Set problem A: From the post about binary compatibility with Objective-C, transcribe the passage that opens with the words containing "On 2013-11-29 14:08:25" and closes with "on this work.".
Set problem B:
Answer these questions from the post about binary compatibility with Objective-C:
(i) Which two platforms are called very important?
(ii) Which runtime is described as a dead end?
(iii) What is Apple said to be already dropping with new OS X frameworks?
Set problem C: Continue the post about binary compatibility with Objective-C from its final sentence.

Extract provided:
※

On 2013-11-29 14:08:25 +0000, Manu <[email protected]> said:

On 29 November 2013 23:27, Jacob Carlborg <[email protected]> wrote:

Binary compatibility with Objective-C:

http://michelf.ca/projects/d-objc/

I've been very excited about this for a long time... why is it sitting in
limbo?
How is the implementation? Is there a reason nobody seems to be actually
considering it for inclusion?
OSX/iOS are 2 very important platforms, and I too would really love to see
movement on this work.

If I were Walter, I wouldn't accept it in the state it is currently in. The missing support for the modern runtime makes it look like a gimmick, as the legacy runtime is dead end (Apple is already dropping 32-bit support with new OS X frameworks). And no ARC makes it look bad compared to regular Objective-C. Lacking support for Objective-C categories and for blocks is also problematic.

※

Given information:
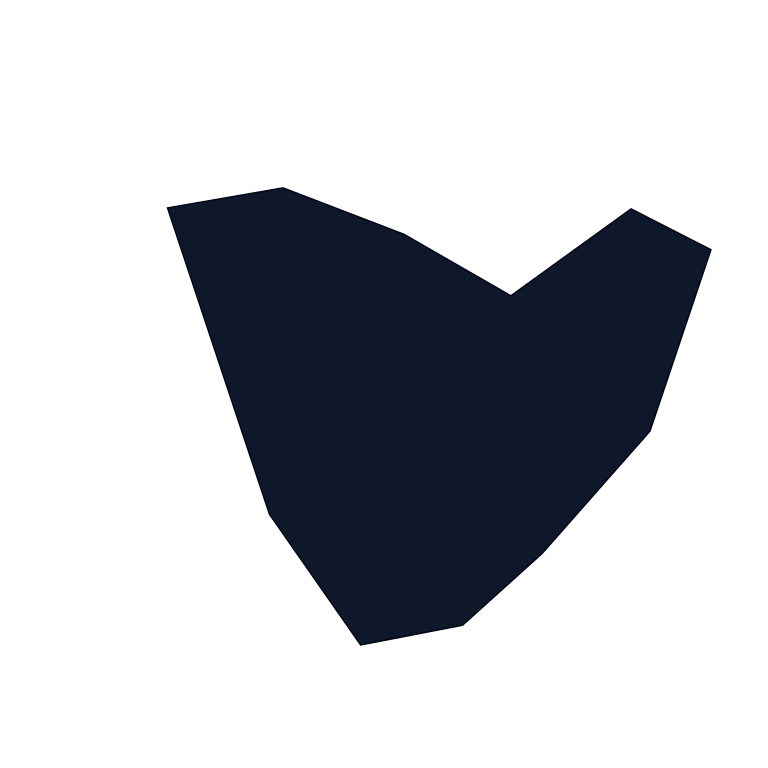 the border of Saint Mary Cayon, rotated 201°
{"feature_id": "KNA-5106", "entity_name": "Saint Mary Cayon", "entity_type": "Parish", "adm_level": 1, "iso_a3": "KNA", "parent_name": "Saint Kitts and Nevis", "parent_adm1": "", "projection": "natural_earth1", "projection_center": [-62.73, 17.347], "detail": "fine", "context": "isolated", "style": "filled", "palette": "ink", "viewbox_px": 768, "rotation_deg": 201, "n_neighbors": 0, "source": "natural_earth", "source_scale": "10m", "svg_char_len": 315}
<svg xmlns="http://www.w3.org/2000/svg" viewBox="0 0 768 768"><g transform="rotate(201 384 384)"><path d="M312.3,132.0L444.2,221.3L649.2,470.8L548.6,530.9L418.9,530.9L297.2,511.8L216.1,636.0L126.9,626.5L118.8,435.4L175.6,282.6L224.2,187.0L312.3,132.0Z" fill="#0f172a" stroke="#020617" stroke-width="1.5"/></g></svg>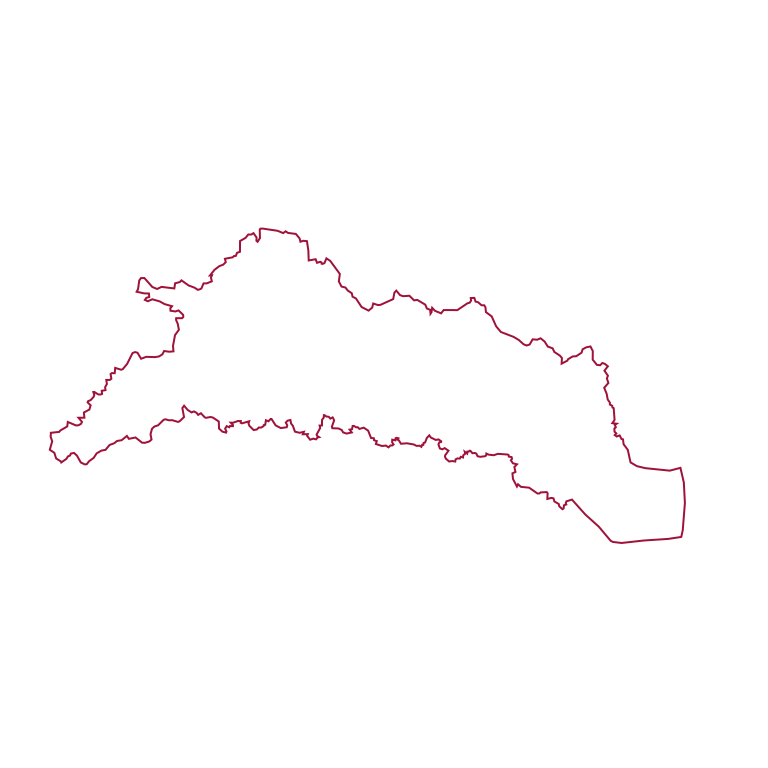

※

Reply A:
On 2013-11-29 14:08:25 +0000, Manu <[email protected]> said:

On 29 November 2013 23:27, Jacob Carlborg <[email protected]> wrote:

Binary compatibility with Objective-C:

http://michelf.ca/projects/d-objc/

I've been very excited about this for a long time... why is it sitting in
limbo?
How is the implementation? Is there a reason nobody seems to be actually
considering it for inclusion?
OSX/iOS are 2 very important platforms, and I too would really love to see
movement on this work.

Reply B:
(i) OSX and iOS
(ii) The legacy runtime
(iii) 32-bit support

Reply C:
I'm no longer working on D/Objective-C. And while Jacob has updated it to a more modern incarnation of DMD, it's just the minimum to keep it afloat. What this project need is sustained development for I don't know how many months.

The implementation is quite good, in my opinion. But then I'm the one who wrote it. ;-) The important thing to keep in mind is that this is a huge and far reaching changeset. It adds things in the parser, in the semantic phase, in code generation, in the back end, and in the runtime. It's full of internal design decisions which I didn't really discuss much with anyone, in most part because most people here are not familiar enough with Objective-C (be it the language, its runtime or its compiled representation) to know what to do. There's also some reverse engineering work to figure out the correct output for compiled code, as this is not much documented.

Honestly, this thing is not mere bounty material, it'd be worthy to be a Kickstarter project for about a full year of development time.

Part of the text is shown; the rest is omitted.